* _Seção de dados_:
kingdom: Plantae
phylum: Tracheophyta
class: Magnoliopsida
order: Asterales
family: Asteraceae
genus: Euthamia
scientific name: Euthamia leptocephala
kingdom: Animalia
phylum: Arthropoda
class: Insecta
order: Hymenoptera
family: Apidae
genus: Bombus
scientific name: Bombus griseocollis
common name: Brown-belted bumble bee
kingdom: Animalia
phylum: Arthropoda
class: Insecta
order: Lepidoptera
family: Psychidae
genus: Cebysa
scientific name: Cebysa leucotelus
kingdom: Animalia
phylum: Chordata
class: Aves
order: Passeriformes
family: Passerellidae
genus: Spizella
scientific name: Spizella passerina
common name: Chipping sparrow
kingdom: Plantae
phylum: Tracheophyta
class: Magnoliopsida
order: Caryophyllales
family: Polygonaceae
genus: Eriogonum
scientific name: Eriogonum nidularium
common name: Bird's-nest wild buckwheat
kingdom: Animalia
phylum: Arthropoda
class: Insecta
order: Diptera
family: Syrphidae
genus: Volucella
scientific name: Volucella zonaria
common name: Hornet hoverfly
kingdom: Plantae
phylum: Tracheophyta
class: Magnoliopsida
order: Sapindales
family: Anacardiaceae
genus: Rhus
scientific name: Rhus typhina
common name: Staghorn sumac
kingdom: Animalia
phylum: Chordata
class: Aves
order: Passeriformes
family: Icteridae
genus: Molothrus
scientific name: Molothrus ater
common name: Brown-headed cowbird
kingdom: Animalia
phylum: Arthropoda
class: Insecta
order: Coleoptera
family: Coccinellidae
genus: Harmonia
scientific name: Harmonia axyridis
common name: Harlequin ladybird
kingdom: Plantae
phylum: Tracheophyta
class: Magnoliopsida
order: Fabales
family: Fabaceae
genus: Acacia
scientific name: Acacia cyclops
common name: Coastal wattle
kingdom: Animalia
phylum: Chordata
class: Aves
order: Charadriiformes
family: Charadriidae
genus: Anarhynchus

* _Resultado esperado_: Reproduza literalmente todas as linhas de cada uma das entradas acima, sem alterar nenhum termo.

* _Solução do problema_:
kingdom: Plantae
phylum: Tracheophyta
class: Magnoliopsida
order: Asterales
family: Asteraceae
genus: Euthamia
scientific name: Euthamia leptocephala
kingdom: Animalia
phylum: Arthropoda
class: Insecta
order: Hymenoptera
family: Apidae
genus: Bombus
scientific name: Bombus griseocollis
common name: Brown-belted bumble bee
kingdom: Animalia
phylum: Arthropoda
class: Insecta
order: Lepidoptera
family: Psychidae
genus: Cebysa
scientific name: Cebysa leucotelus
kingdom: Animalia
phylum: Chordata
class: Aves
order: Passeriformes
family: Passerellidae
genus: Spizella
scientific name: Spizella passerina
common name: Chipping sparrow
kingdom: Plantae
phylum: Tracheophyta
class: Magnoliopsida
order: Caryophyllales
family: Polygonaceae
genus: Eriogonum
scientific name: Eriogonum nidularium
common name: Bird's-nest wild buckwheat
kingdom: Animalia
phylum: Arthropoda
class: Insecta
order: Diptera
family: Syrphidae
genus: Volucella
scientific name: Volucella zonaria
common name: Hornet hoverfly
kingdom: Plantae
phylum: Tracheophyta
class: Magnoliopsida
order: Sapindales
family: Anacardiaceae
genus: Rhus
scientific name: Rhus typhina
common name: Staghorn sumac
kingdom: Animalia
phylum: Chordata
class: Aves
order: Passeriformes
family: Icteridae
genus: Molothrus
scientific name: Molothrus ater
common name: Brown-headed cowbird
kingdom: Animalia
phylum: Arthropoda
class: Insecta
order: Coleoptera
family: Coccinellidae
genus: Harmonia
scientific name: Harmonia axyridis
common name: Harlequin ladybird
kingdom: Plantae
phylum: Tracheophyta
class: Magnoliopsida
order: Fabales
family: Fabaceae
genus: Acacia
scientific name: Acacia cyclops
common name: Coastal wattle
kingdom: Animalia
phylum: Chordata
class: Aves
order: Charadriiformes
family: Charadriidae
genus: Anarhynchus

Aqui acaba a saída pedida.